Face à cette secousse, ni le parti, ni ses relais organiques n’ont su encadrer le récit. Et c’est dans ce silence, dans ce vide laissé par une machine partisane en veille, que l’affaire a glissé du fait
divers à la crise de perception.

Azoura Fall n’est pas un anonyme. Il incarne une loyauté militante rare, une figure de la résistance au sein du mouvement, un nom associé aux combats les plus éprouvants menés par le parti. Sa proximité avec le Premier ministre, son passé carcéral, son exposition médiatique : tout cela confère à ses faits et gestes une portée politique qui dépasse sa seule personne. Et c’est précisément ce qui rend sa sortie problématique. En s’exprimant dans un moment d’emportement, il a engagé, malgré lui, une partie de l’image du pouvoir. Ce type d’incident, dans un contexte de forte attente
citoyenne, devient rapidement un test de cohérence, d’autorité et de maturité.

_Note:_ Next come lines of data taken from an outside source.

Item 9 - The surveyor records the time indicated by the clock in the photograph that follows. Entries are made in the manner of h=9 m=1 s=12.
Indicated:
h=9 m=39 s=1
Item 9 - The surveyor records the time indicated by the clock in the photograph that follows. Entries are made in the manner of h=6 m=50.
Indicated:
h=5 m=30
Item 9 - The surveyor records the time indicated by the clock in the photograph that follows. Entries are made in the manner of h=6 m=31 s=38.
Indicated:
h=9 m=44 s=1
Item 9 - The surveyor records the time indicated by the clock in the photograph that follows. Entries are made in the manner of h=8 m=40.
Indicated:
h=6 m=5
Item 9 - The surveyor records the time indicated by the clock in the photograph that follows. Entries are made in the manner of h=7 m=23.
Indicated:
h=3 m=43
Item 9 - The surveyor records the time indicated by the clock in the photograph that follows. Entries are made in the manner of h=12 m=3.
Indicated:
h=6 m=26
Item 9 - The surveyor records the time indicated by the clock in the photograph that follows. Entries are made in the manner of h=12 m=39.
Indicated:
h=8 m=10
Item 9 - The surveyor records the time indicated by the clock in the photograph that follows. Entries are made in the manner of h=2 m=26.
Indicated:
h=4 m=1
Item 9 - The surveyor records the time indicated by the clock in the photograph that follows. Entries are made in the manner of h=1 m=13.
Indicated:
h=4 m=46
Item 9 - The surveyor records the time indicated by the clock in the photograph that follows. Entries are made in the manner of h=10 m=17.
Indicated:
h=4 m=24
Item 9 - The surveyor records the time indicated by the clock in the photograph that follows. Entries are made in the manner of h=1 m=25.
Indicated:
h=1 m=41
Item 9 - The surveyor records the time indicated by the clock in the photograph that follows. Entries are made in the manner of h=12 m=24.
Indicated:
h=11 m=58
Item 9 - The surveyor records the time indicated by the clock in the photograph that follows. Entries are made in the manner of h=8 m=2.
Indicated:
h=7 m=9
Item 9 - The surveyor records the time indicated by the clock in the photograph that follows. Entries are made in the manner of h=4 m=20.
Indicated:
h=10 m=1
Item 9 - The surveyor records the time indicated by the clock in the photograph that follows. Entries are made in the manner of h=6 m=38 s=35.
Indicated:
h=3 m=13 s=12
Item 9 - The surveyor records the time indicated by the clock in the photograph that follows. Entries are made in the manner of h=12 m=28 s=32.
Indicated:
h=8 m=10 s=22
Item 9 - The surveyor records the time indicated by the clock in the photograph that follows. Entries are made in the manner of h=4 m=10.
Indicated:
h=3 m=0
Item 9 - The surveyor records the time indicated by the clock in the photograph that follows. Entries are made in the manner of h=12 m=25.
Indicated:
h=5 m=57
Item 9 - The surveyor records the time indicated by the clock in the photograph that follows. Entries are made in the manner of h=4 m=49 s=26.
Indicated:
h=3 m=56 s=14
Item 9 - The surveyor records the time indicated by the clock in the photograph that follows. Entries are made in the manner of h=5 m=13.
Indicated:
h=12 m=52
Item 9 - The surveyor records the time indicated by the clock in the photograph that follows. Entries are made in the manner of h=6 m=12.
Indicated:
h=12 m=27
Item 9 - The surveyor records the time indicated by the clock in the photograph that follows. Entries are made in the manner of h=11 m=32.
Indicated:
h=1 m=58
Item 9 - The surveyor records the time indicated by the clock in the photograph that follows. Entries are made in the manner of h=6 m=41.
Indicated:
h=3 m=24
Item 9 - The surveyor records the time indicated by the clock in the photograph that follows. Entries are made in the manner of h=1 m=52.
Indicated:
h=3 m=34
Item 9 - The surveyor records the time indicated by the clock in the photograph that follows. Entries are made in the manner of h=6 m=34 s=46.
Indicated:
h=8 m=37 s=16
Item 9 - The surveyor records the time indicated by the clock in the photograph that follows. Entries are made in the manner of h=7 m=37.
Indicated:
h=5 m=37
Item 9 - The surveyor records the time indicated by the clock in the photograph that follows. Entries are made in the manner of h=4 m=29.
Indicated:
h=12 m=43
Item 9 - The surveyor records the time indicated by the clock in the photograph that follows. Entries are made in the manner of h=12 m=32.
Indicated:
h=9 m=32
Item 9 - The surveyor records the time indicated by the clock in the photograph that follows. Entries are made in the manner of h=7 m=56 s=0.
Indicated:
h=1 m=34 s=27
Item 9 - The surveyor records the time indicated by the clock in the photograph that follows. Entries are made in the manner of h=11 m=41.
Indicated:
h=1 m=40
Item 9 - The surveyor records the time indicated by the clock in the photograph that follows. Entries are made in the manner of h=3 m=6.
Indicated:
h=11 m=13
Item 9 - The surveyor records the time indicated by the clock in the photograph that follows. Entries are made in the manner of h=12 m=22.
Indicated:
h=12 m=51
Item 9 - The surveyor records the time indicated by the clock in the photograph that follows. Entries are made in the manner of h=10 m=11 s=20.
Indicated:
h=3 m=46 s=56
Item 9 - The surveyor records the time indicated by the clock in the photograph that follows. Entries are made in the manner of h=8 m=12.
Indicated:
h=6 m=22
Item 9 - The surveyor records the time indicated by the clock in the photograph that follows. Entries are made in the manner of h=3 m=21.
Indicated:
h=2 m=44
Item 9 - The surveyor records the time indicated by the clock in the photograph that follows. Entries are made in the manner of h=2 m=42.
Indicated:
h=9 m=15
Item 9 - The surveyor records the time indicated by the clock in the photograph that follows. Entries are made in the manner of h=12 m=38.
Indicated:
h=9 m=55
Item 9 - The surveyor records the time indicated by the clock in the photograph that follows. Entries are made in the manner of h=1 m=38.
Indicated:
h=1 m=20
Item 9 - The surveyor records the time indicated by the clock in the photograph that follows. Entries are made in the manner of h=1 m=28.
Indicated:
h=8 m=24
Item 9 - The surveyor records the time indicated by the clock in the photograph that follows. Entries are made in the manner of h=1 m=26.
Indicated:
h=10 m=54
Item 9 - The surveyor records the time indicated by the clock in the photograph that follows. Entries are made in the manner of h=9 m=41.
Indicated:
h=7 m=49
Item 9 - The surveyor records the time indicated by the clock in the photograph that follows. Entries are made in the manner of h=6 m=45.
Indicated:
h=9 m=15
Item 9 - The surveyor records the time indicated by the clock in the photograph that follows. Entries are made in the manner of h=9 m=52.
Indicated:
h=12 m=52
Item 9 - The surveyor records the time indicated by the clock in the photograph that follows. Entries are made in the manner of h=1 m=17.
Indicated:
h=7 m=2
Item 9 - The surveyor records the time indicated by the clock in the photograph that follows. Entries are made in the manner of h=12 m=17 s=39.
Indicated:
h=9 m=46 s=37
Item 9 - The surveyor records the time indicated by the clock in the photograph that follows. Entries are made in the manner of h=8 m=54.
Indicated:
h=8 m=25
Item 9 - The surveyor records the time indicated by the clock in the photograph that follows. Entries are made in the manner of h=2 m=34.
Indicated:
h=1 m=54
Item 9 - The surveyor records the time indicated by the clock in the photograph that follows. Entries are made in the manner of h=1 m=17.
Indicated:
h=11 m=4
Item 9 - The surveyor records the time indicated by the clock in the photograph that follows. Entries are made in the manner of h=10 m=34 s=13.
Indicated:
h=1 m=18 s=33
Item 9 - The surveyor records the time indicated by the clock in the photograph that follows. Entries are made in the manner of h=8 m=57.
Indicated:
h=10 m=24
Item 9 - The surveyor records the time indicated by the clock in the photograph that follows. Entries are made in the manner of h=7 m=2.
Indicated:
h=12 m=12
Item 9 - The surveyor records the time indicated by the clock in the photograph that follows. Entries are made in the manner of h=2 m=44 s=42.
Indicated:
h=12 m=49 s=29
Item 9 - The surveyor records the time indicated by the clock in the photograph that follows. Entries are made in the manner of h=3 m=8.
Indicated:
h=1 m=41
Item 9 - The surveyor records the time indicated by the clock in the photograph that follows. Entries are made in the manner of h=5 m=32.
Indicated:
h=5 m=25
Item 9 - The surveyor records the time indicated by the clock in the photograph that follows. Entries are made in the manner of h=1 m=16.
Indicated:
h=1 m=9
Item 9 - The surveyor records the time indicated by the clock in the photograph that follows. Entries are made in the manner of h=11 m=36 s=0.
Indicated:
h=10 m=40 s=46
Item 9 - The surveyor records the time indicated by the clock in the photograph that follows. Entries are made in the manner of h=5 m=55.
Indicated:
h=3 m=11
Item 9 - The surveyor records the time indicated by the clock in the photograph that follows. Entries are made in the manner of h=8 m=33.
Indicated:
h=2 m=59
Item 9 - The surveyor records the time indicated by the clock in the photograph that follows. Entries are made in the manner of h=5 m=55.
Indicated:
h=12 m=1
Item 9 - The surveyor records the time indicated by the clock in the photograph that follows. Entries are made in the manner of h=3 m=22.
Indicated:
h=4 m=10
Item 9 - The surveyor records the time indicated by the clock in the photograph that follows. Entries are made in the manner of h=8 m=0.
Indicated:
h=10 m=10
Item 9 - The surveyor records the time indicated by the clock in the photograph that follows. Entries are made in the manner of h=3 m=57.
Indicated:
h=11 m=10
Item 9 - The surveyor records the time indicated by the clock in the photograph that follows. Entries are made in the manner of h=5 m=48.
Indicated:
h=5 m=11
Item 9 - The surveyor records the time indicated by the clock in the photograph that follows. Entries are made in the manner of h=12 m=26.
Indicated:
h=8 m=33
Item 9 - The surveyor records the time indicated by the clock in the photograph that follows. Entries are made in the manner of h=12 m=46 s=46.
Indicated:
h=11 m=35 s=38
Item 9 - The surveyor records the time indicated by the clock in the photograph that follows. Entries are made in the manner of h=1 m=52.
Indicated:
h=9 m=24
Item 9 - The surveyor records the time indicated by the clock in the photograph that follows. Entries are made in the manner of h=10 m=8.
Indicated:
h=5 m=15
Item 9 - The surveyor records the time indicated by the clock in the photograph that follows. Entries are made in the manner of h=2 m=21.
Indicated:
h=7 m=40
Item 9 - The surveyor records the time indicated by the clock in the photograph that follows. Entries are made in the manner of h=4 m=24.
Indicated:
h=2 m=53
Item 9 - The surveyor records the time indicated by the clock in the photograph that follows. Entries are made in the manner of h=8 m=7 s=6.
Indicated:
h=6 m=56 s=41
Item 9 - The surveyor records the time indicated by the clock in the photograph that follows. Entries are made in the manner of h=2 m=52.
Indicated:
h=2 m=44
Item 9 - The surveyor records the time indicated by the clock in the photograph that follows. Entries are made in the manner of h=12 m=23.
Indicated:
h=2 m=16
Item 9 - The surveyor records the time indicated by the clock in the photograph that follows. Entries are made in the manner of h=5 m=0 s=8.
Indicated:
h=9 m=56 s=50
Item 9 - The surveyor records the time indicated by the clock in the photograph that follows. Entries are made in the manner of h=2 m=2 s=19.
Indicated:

Or, dans cet épisode, Pastef n’a pas pu — ou su — tenir son rôle politique. Le récit a été dicté ailleurs. L’opinion a été laissée sans cadrage. Les soutiens, désorientés. Il n’y a pas eu de cellule de crise visible, pas de parole structurée, pas de doctrine exprimée. Cette affaire a mis à nu une fragilité bien plus large : depuis plusieurs mois, le
parti s’est presque entièrement consacré à l’exercice du pouvoir, au point de se détacher de sa fonction politique première. Les cadres sont mobilisés, les ministres à la tâche, l’appareil de l’État en fonctionnement. Mais l’espace politique — celui de la doctrine, du récit, du lien avec les bases — s’est peu à peu
désertifié.

Durant les années de braise, dans les moments d’opposition, ce sont les activistes, influenceurs et voix engagées de la société civile qui ont occupé le terrain politique avec courage et détermination. Ils ont joué un rôle déterminant dans la mobilisation, dans la
riposte, dans la diffusion de la parole alternative. Ils ont été, en quelque sorte, les poumons d’un parti empêché d’agir pleinement. Mais cette dynamique, aussi utile fut-elle dans le contexte d’avant, ne peut se substituer à une structure partisane organisée lorsque le pouvoir est en responsabilité. L’État
ne peut reposer sur des figures extérieures, aussi loyales soient-elles. Ce qui manque aujourd’hui, ce n’est pas la voix de l’indignation, mais celle de la doctrine. Pas le verbe de l’opposition, mais le cadrage de la gouvernance.
C’est le rôle d’un parti politique. Et c’est précisément ce rôle qui est aujourd’hui en retrait.

Ce basculement vers l’administratif est
compréhensible. Il est même, en partie, nécessaire. Gouverner exige du sérieux,
de la concentration, du temps. Mais lorsque la part politique du mouvement se met en veille, lorsqu’il ne reste que la machine étatique, alors le pouvoir se retrouve nu, sans relais, sans protection, sans amortisseur. Toute erreur, tout excès, tout incident devient une vulnérabilité systémique.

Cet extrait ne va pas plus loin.